Six years ago the Maas brothers started Farm Power, building methane digesters to share among groups of local dairy farms. Manure from the farms provides feedstock for the digesters and the power generated is sold to the utility, providing power to the local community. The processed manure is sent back to the participating farms, free of odor and pathogens. That means it can be used as fertilizer on their fields, enabling a “shared” closed-loop process at no additional cost to the farmers.

“Farm Power’s community digesters allow us to aggregate manure and share the manure among smaller farms based on who needs it,” says Kevin Maas. “That’s what we do.”

To date, Farm Power has built five digesters for a dozen farms. “It hasn’t been easy,” says Maas, but his passion for helping local communities and dairy farmers is just one example of the kind of innovative thinking underpinning the dairy industry’s progress in sustainability as defined by the International Food Policy Research Institute.

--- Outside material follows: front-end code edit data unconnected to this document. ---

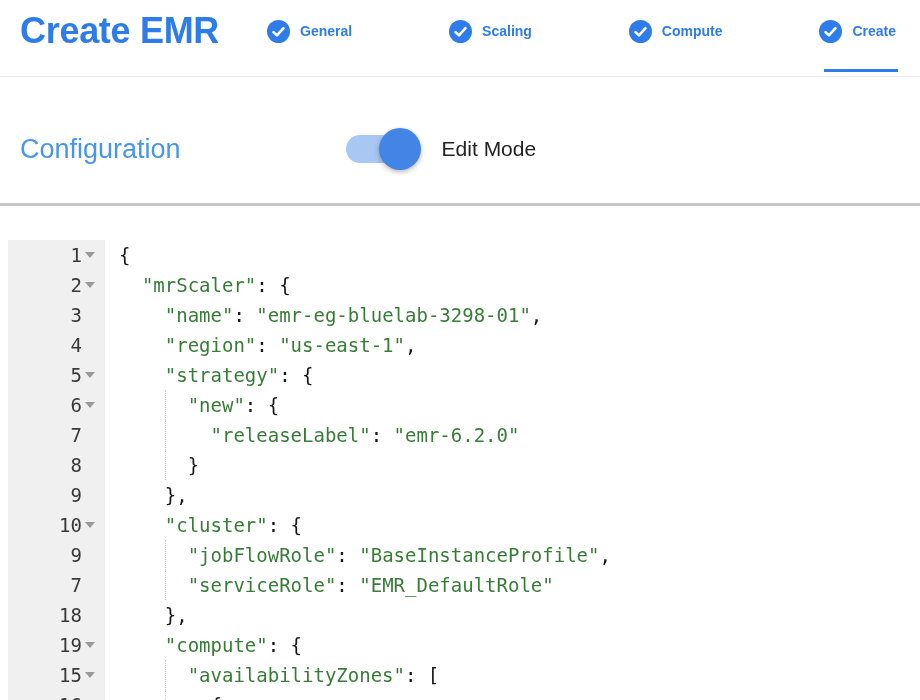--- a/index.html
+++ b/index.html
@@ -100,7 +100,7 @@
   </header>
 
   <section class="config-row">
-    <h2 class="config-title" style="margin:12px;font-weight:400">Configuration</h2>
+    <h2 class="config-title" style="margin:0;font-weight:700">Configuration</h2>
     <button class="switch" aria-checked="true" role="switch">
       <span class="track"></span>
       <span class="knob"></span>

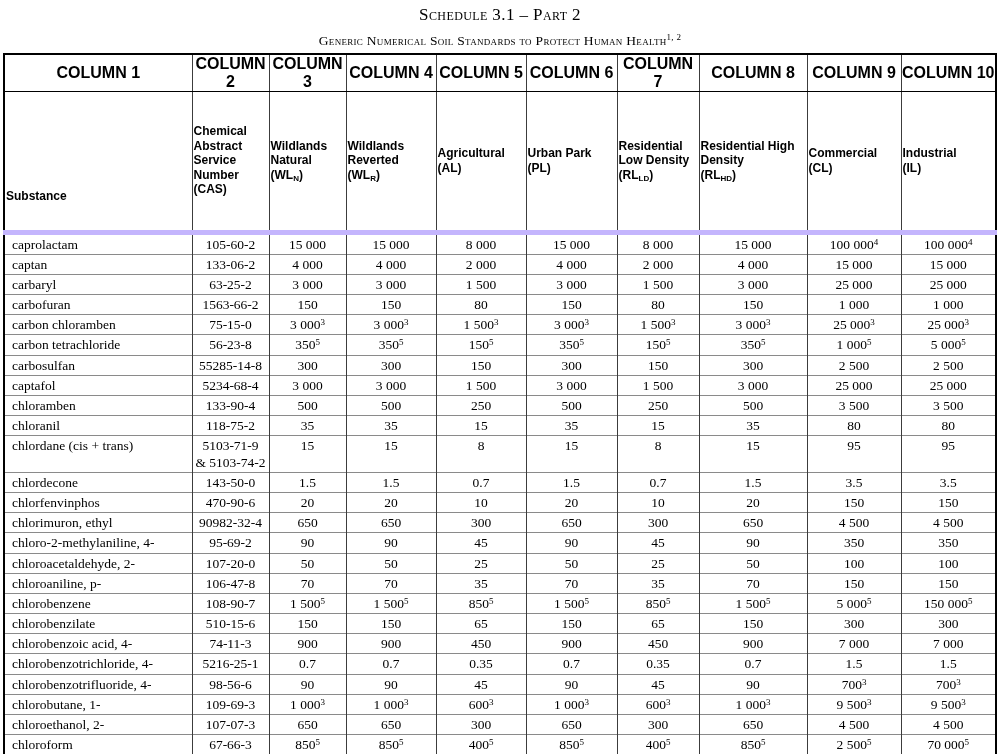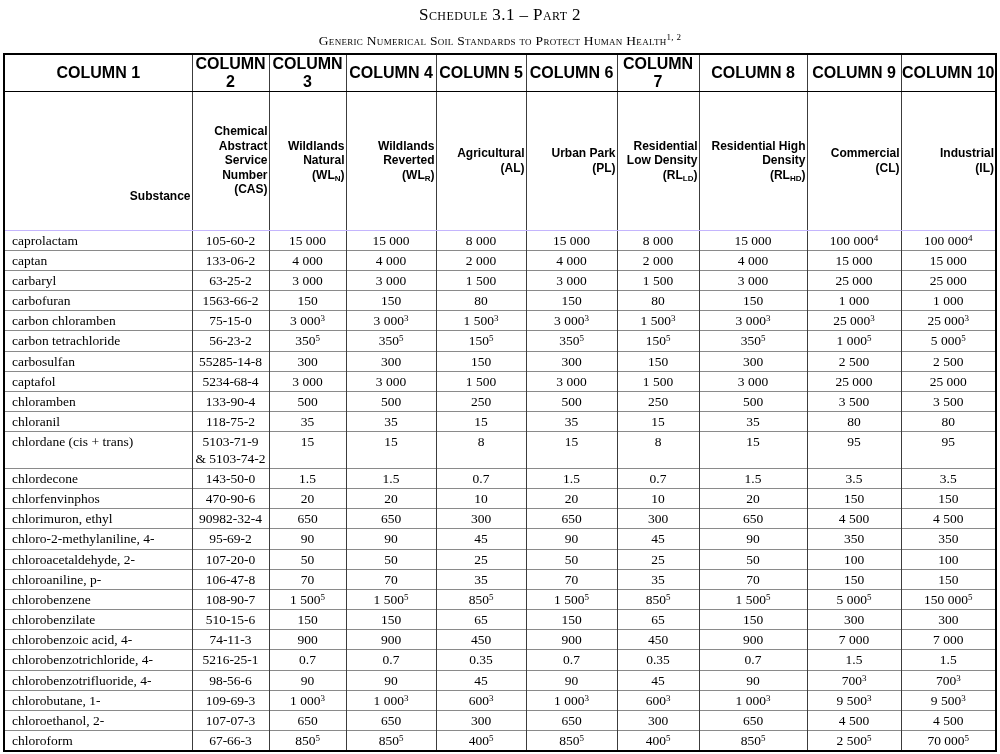--- a/index.html
+++ b/index.html
@@ -74,10 +74,10 @@
     font-weight: bold;
     font-size: 12px;
     line-height: 1.22;
-    text-align: right;
+    text-align: left;
     vertical-align: middle;
     height: 110px;
-    border-bottom: 1px solid #c4b5fd;
+    border-bottom: 5px solid #c4b5fd;
     padding: 2px 1px;
   }
   tr.subhead-row th.substance-head {

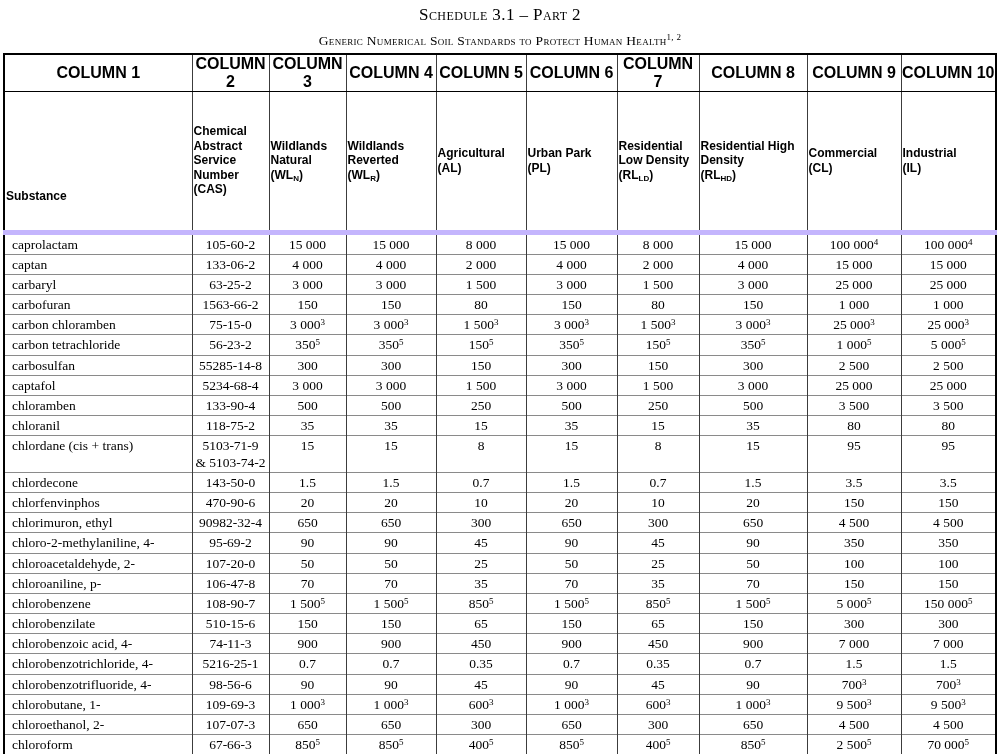--- a/index.html
+++ b/index.html
@@ -227,7 +227,7 @@
         </tr>
         <tr>
           <td class="substance-cell">carbon tetrachloride</td>
-          <td>56-23-2</td>
+          <td>56-23-8</td>
           <td>350<sup>5</sup></td>
           <td>350<sup>5</sup></td>
           <td>150<sup>5</sup></td>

Many farms across the country are just as passionate as the Maas brothers and their partners, cultivating a “triple bottom line” approach to their dairy farms. The list of success stories — of commitment in action — is long and growing.

 Dairy’s commitment to sustainability — a story of continuous improvement

Dairy farming can be at the heart of a most sustainable food system. Energy produced from manure has no impact on food supply. Healthy and comfortable cows produce an affordable source of protein and other nutrients for a growing population, while helping to maintain and restore the soil. The true potential for modern sustainable dairy farming is "a 'good news story' for the dairy industry – one that is often not recognized by the public, and sometimes not even by those associated with the dairy industry,” concludes Bauman in his research. 

To help communicate this "good news story" and support best practices within the industry, the Innovation Center for U.S. Dairy recently held its annual U.S. Dairy Sustainability Awards in Washington, D.C. Winners were selected based on their triple bottom line results (people, planet, profit), and were also evaluated for how easily their sustainable management practices could be adopted by others.

“This year’s winners include dairy farms and businesses from across the country who took steps to reduce their environmental impact, improve their profitability and increase their contribution to a sustainable 21st century food system, said Molly Jahn, a member of the awards’ judges panel and a professor of genetics and agronomy at University of Wisconsin-Madison.

For consumers interested in sustainability, dairy provides a breath of fresh air. A sustainable food system for the 21st century is underway at a dairy farm near you.